Estas exigencias están contenidas en el manifiesto Diez razones para la huelga, que sirve de lema para la captación económica de fondos con que sufragar los gastos de las movilizaciones, a través de vales que pueden adquirirse en la web www.fontdemoradimissio.org.

Por otra parte, el portavoz de Educación del PSPV-PSOE, Adolf Sanmartín, y la secretaria de Educación, Pilar Sarrión, calificaron ayer, en rueda de prensa, de "insuficiente" la moratoria anunciada verbalmente el martes en los pasillos de las Cortes por el consejero Font de Mora, porque "no va a solucionar el problema".

"Los errores se corrigen, no se aplazan", remató Sarrión. Los socialistas valencianos, en línea con lo expresado el martes por el Ministerio de Educación, consideran que una moratoria sólo supone "aplazar la solución a una grave situación creada por la irresponsabilidad manifiesta", tanto del presidente de la Generalitat, Francisco Camps, como de su consejero, puntualizaron.

Ambos tendrán que reconocer que "han cometido un gravísimo error en relación con la impartición de Ciudadanía en la Comunidad Valenciana".

El PP, en su opinión, ha utilizado "sectariamente, indecentemente y de manera partidista a los alumnos". Y Camps, añadieron, "ha utilizado el inglés para desvirtuar una asignatura que transmite los valores democráticos promulgados por la Constitución y por la Declaración Universal de los Derechos Humanos".

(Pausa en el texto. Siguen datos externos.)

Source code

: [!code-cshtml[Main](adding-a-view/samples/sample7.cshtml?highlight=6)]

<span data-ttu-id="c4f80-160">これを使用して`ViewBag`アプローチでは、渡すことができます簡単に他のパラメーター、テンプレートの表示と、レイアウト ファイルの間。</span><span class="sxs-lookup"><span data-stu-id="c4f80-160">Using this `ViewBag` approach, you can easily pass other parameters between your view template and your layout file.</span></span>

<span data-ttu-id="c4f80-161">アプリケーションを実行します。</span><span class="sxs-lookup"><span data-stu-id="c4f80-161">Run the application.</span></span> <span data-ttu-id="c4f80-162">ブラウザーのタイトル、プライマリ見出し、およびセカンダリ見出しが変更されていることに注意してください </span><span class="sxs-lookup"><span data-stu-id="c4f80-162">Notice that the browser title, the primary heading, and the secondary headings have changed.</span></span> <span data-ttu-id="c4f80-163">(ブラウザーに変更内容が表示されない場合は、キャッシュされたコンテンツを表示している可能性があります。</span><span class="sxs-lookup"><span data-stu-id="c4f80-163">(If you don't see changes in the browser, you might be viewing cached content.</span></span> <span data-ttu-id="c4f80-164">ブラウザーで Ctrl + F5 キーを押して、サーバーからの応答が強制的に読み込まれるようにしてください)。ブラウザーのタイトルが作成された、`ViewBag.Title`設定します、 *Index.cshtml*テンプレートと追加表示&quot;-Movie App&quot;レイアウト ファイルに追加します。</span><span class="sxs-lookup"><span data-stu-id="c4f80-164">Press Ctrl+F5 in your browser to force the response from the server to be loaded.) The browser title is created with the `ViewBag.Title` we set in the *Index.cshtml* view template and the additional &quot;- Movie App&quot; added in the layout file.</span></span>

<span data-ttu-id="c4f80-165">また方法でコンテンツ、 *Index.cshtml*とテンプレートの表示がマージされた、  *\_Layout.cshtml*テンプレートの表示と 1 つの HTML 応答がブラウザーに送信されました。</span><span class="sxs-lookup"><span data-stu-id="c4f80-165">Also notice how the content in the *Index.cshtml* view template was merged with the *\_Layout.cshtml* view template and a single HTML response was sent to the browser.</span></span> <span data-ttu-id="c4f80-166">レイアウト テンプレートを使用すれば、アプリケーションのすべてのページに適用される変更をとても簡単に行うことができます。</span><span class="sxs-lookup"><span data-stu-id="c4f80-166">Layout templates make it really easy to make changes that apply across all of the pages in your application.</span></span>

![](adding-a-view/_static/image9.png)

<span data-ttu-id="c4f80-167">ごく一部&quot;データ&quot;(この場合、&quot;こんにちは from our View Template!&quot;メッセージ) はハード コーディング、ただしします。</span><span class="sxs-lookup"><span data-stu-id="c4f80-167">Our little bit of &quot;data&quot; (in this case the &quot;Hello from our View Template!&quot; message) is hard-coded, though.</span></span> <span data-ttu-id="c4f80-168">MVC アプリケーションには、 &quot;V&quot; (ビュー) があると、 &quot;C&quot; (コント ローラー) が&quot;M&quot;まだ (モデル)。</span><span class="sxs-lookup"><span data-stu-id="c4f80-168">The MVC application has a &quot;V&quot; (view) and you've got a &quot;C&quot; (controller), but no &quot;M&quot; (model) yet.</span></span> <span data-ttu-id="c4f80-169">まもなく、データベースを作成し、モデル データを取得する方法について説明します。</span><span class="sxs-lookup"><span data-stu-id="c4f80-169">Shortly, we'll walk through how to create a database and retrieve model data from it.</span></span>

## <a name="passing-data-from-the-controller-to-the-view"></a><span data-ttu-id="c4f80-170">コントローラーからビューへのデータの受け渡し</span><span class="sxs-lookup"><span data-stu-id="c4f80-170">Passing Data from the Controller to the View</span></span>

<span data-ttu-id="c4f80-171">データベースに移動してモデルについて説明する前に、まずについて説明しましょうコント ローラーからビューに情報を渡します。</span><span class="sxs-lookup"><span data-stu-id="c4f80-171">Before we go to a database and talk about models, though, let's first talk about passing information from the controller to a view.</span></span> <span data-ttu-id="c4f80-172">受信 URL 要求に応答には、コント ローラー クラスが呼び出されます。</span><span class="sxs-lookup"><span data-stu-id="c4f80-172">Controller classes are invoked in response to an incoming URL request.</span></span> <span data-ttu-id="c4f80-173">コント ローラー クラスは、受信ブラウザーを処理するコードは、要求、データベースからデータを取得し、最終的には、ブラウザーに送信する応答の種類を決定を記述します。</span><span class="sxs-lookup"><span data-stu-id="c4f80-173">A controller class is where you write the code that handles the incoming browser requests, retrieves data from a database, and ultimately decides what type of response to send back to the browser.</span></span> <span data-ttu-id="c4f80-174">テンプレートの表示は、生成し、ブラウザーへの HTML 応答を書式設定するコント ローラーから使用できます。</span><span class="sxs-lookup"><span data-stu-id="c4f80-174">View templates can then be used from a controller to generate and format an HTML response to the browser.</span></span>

El consejero de Educación respondió afirmando que se están haciendo "obras nuevas" para mejorar la red pública de centros educativos y reprochó a sus críticos que se fijen "exclusivamente" en las "insuficiencias", porque con ello lo que consiguen es "trasladar a la población una imagen muy parcial, que no es cierta, y más bien caótica del sistema público". Esa actitud, remató el consejero Font de Mora, "sí incide en un problema de desprestigio del sistema público".

Font de Mora apeló a la moderación. "Hemos de trabajar todos desde perspectivas tranquilas y sosegadas, dentro de un sistema democrático de diálogo".

El nuevo marco de diálogo al que se refirió el consejero dio ayer poco de sí. La primera reunión de la secretaria autonómica de Educación, Concha Gómez, con la Comisión Permanente de Directores se redujo a un primer intercambio de opiniones sobre "cómo se puede implementar el trilingüismo a través de un proyecto planificado y de largo plazo". Los directores trasladaron su "voluntad" de llegar a "consensos básicos" en el enrevesado conflicto de la Ciudadanía y cuestionaron de nuevo la elección de esta materia para reforzar el inglés en el sistema educativo valenciano debido al bajo nivel comprensivo del alumnado, explicó el portavoz de los directores, Vicent Baguetto.

Gómez no concretó nada sobre cómo piensa "lograr acuerdos" en un asunto donde las posiciones están tan definidas. Sólo anunció que el lunes y el martes convocará a los sindicatos y a las federaciones de padres. De entrada, los encierros programados en una treintena de localidades continuaban ayer y hoy.

Diez razones para una protesta

- Faltan plazas escolares públicas. La solución que ofrece la consejería son barracones en los patios y espacios comunes.

- No hay una red pública de 0 a 3 años. El dinero del Estado no se invierte en guarderías públicas, sino en conciertos.

- Alta rotación de plantillas docentes. No hay estabilidad en los equipos de profesores, lo que dificulta la planificación.

- Faltan educadores y fisioterapeutas. Los alumnos con necesidades educativas especiales están desatendidos.

- No hay proceso de matrícula equitativo. No existe una distribución del alumnado inmigrante en la privada-concertada.

- No hay especialistas de lenguas extranjeras. Esto hace que los niños no aprendan otro idioma desde Infantil y Primaria.

- Las plazas docentes no están catalogadas. Los alumnos no pueden seguir los estudios de ESO en valenciano.

- Retirada de la orden de Ciudadanía en inglés. Cuando aún no se puede estudiar en valenciano ni inglés desde Infantil.

- El bono libro no garantiza la gratuidad. No cubre el precio total de los lotes de libros y no llega a todas las etapas.

- El 21% de alumnos deja los estudios a los 15 años. Hace falta un plan de choque contra el fracaso académico y el abandono escolar temprano.

* Este artículo apareció en la edición impresa del miércoles, 19 de noviembre de 2008.